▸ **DIRECTIONS FOR THIS TASK**: Copy exactly the lines of the data below, beginning with the line with "neck: (366, 186)" and ending with the line with "neck: (217, 385)". Pictures are to be omitted.

▸ **DATASET RECORDS**:
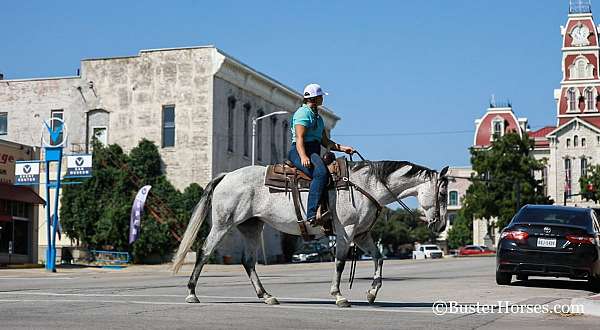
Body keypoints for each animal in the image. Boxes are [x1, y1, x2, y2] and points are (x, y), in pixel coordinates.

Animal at [171, 160, 448, 306]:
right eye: (444, 193)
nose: (441, 226)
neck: (366, 186)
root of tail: (227, 175)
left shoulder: (361, 234)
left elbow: (379, 258)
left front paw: (371, 293)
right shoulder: (346, 232)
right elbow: (339, 263)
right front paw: (339, 296)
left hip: (252, 226)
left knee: (248, 261)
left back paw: (266, 296)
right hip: (222, 224)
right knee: (204, 252)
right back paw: (192, 293)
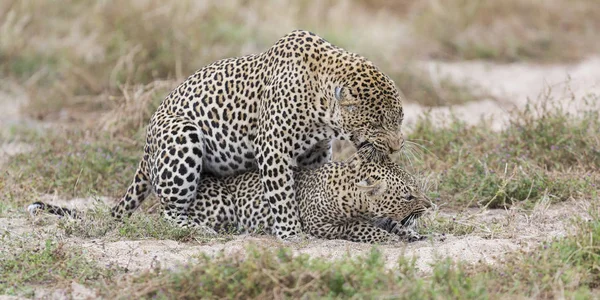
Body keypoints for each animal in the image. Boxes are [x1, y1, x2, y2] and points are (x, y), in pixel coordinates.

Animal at [109, 28, 408, 239]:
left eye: (400, 119)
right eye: (377, 123)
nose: (396, 148)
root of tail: (147, 145)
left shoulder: (317, 150)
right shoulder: (272, 146)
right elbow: (282, 195)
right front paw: (292, 233)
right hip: (182, 135)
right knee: (169, 212)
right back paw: (198, 229)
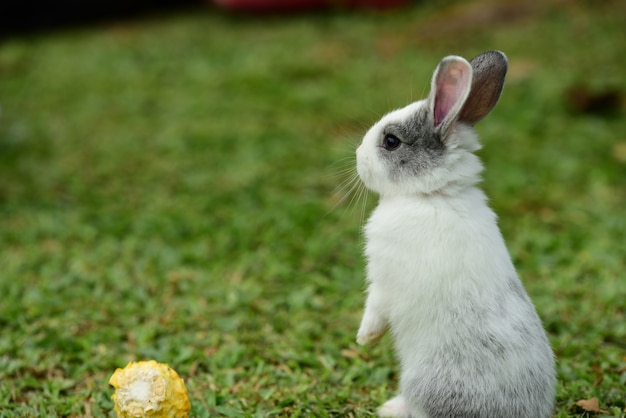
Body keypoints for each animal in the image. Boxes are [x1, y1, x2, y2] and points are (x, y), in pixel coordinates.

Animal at [354, 49, 552, 418]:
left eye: (391, 141)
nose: (359, 156)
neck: (433, 195)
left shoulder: (384, 281)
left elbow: (374, 307)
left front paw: (364, 338)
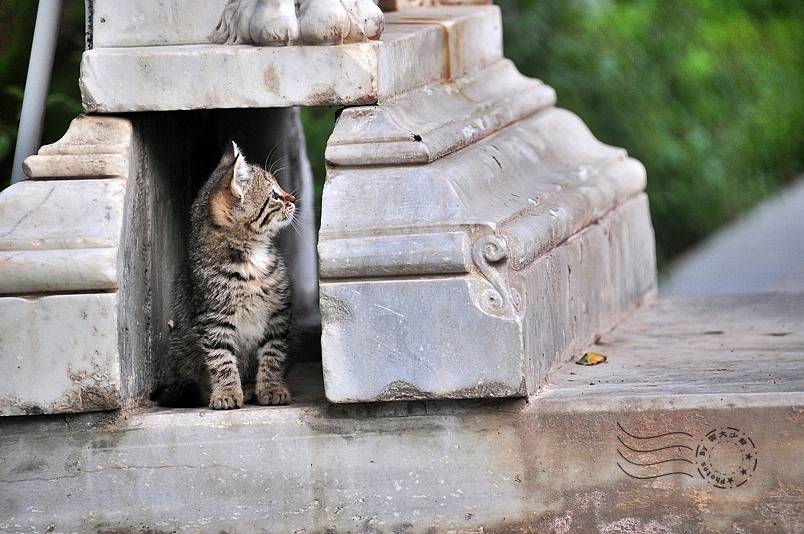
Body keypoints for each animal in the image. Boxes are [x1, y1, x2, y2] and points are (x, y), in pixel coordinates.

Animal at [157, 141, 296, 410]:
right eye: (274, 195)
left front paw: (272, 388)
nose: (293, 199)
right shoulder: (213, 318)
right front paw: (227, 393)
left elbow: (273, 353)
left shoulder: (278, 313)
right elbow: (221, 359)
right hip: (179, 346)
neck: (252, 259)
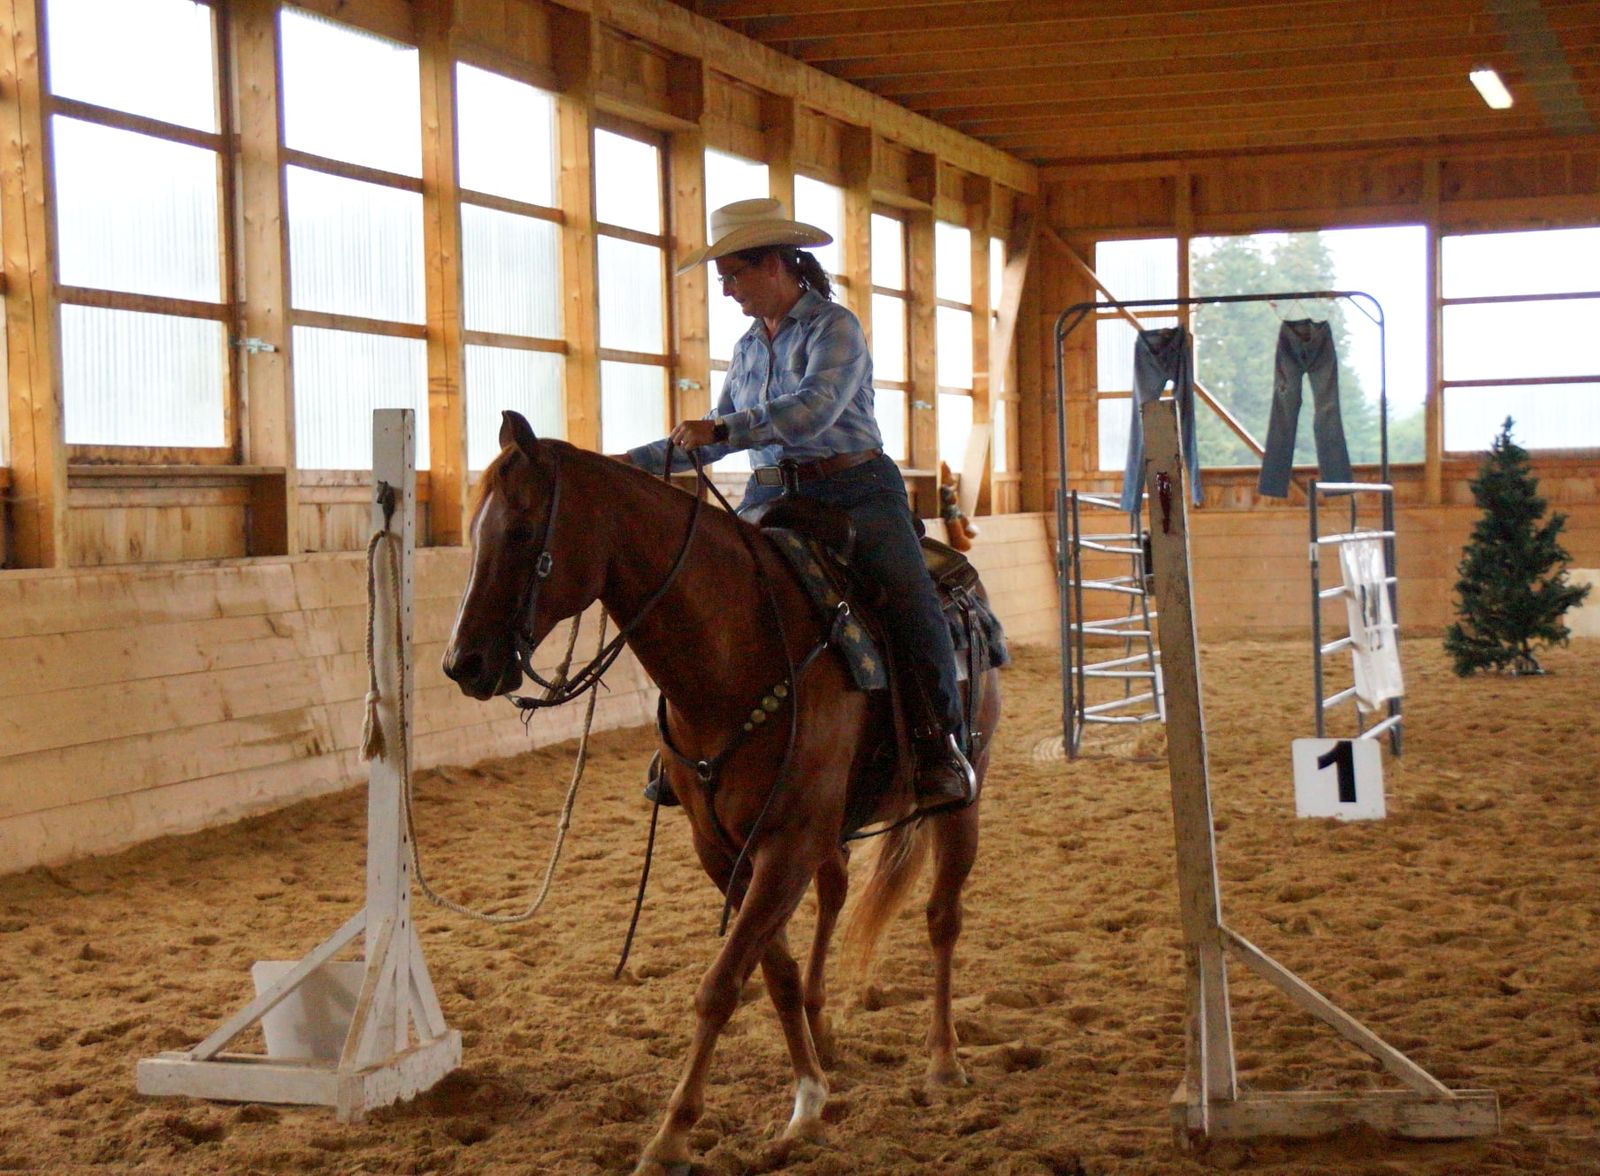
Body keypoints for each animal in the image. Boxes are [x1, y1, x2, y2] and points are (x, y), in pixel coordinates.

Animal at [442, 410, 1002, 1176]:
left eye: (523, 530)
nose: (462, 663)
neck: (736, 649)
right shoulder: (723, 847)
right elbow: (773, 969)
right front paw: (809, 1094)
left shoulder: (785, 844)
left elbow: (721, 983)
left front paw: (672, 1135)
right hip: (831, 830)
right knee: (836, 891)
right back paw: (827, 1034)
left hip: (963, 796)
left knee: (943, 918)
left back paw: (944, 1060)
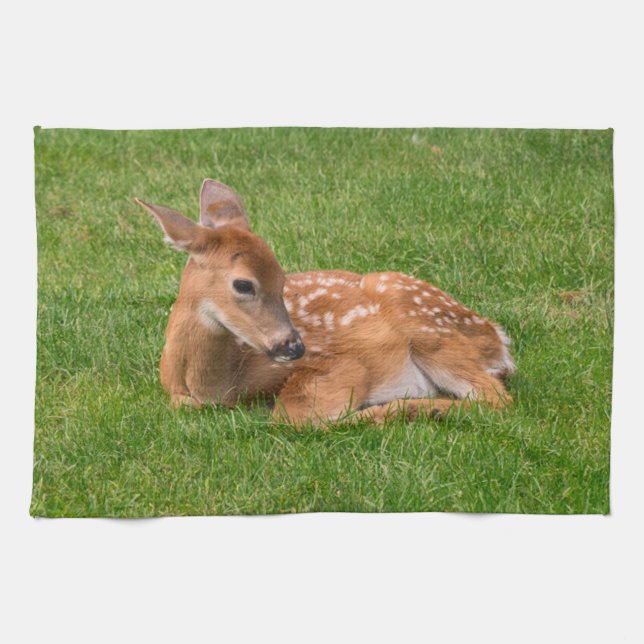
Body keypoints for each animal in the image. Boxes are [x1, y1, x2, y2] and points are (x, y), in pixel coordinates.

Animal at [135, 179, 515, 427]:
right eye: (243, 284)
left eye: (283, 278)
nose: (294, 346)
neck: (217, 385)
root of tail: (498, 338)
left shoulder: (339, 363)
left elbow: (292, 415)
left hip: (428, 328)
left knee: (496, 398)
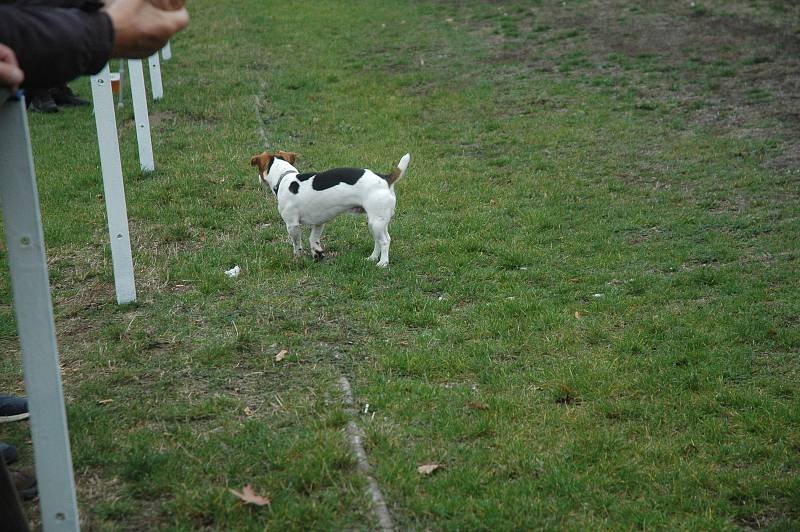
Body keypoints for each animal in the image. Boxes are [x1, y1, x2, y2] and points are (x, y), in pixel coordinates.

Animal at [248, 149, 412, 266]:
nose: (257, 178)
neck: (285, 178)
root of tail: (385, 179)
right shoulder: (319, 222)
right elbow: (313, 239)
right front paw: (317, 253)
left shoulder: (292, 225)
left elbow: (297, 244)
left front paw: (298, 258)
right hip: (374, 222)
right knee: (378, 241)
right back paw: (372, 258)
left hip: (377, 222)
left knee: (385, 241)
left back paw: (383, 263)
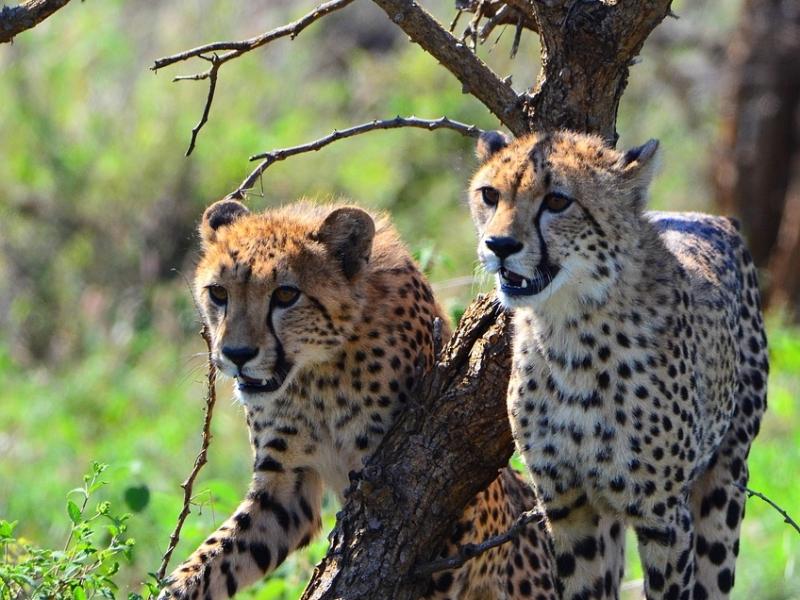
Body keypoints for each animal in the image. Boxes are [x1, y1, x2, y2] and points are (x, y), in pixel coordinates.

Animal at [159, 198, 558, 599]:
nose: (236, 354)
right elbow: (211, 559)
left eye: (286, 295)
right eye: (218, 293)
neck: (316, 374)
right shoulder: (285, 491)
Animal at [468, 130, 768, 600]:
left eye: (557, 201)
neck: (569, 332)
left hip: (726, 476)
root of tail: (705, 217)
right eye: (490, 195)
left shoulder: (663, 516)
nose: (499, 246)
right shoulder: (568, 505)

▸ **RESULT**:
neck: (366, 186)
root of tail: (227, 175)
left shoulder: (361, 234)
left elbow: (379, 258)
left front paw: (371, 293)
right shoulder: (346, 232)
right elbow: (339, 263)
right front paw: (339, 296)
left hip: (252, 226)
left knee: (248, 261)
left back paw: (266, 296)
right hip: (222, 224)
right knee: (204, 252)
right back paw: (192, 293)
Body keypoints for each animal in the image. Boxes are [x1, y1, x2, y2] and points are (x, y), in pixel coordinates.

Animal at [109, 28, 408, 239]:
left eye: (400, 119)
right eye: (377, 123)
nose: (396, 148)
root of tail: (147, 145)
left shoulder: (317, 150)
right shoulder: (272, 146)
right elbow: (282, 195)
right front paw: (292, 233)
right hip: (182, 135)
right knee: (169, 212)
right back paw: (198, 229)
Body keypoints for each animal in the image. Boxes are [x1, y1, x2, y2] and points are (x, y), in pixel coordinates.

Animal at [354, 49, 552, 418]:
left eye: (391, 141)
nose: (359, 156)
neck: (433, 195)
left shoulder: (384, 281)
left elbow: (374, 307)
left front paw: (364, 338)
Body keypoints for each animal in the image. Boxes are [x1, y1, x2, y2] and points are (x, y), in pixel coordinates.

Animal at [157, 141, 296, 410]:
right eye: (274, 195)
left front paw: (272, 388)
nose: (293, 199)
right shoulder: (213, 318)
right front paw: (227, 393)
left elbow: (273, 353)
left shoulder: (278, 313)
right elbow: (221, 359)
right hip: (179, 346)
neck: (252, 259)
Body keypoints for each animal in the image. Boxes are [x1, y1, x2, y2] and points are (x, y), in pixel coordinates.

Animal at [442, 410, 1002, 1176]:
left eye: (523, 530)
nose: (462, 663)
neck: (736, 649)
right shoulder: (723, 847)
right elbow: (773, 969)
right front paw: (809, 1094)
left shoulder: (785, 844)
left elbow: (721, 983)
left front paw: (672, 1135)
right hip: (831, 830)
right knee: (836, 891)
right back paw: (827, 1034)
left hip: (963, 796)
left knee: (943, 918)
left back paw: (944, 1060)
Body keypoints for each animal in the image. Boxes are [x1, y1, x2, y2] and points are (x, y), in pixel coordinates.

Animal at [135, 179, 515, 427]:
right eye: (243, 284)
left eye: (283, 278)
nose: (294, 346)
neck: (217, 385)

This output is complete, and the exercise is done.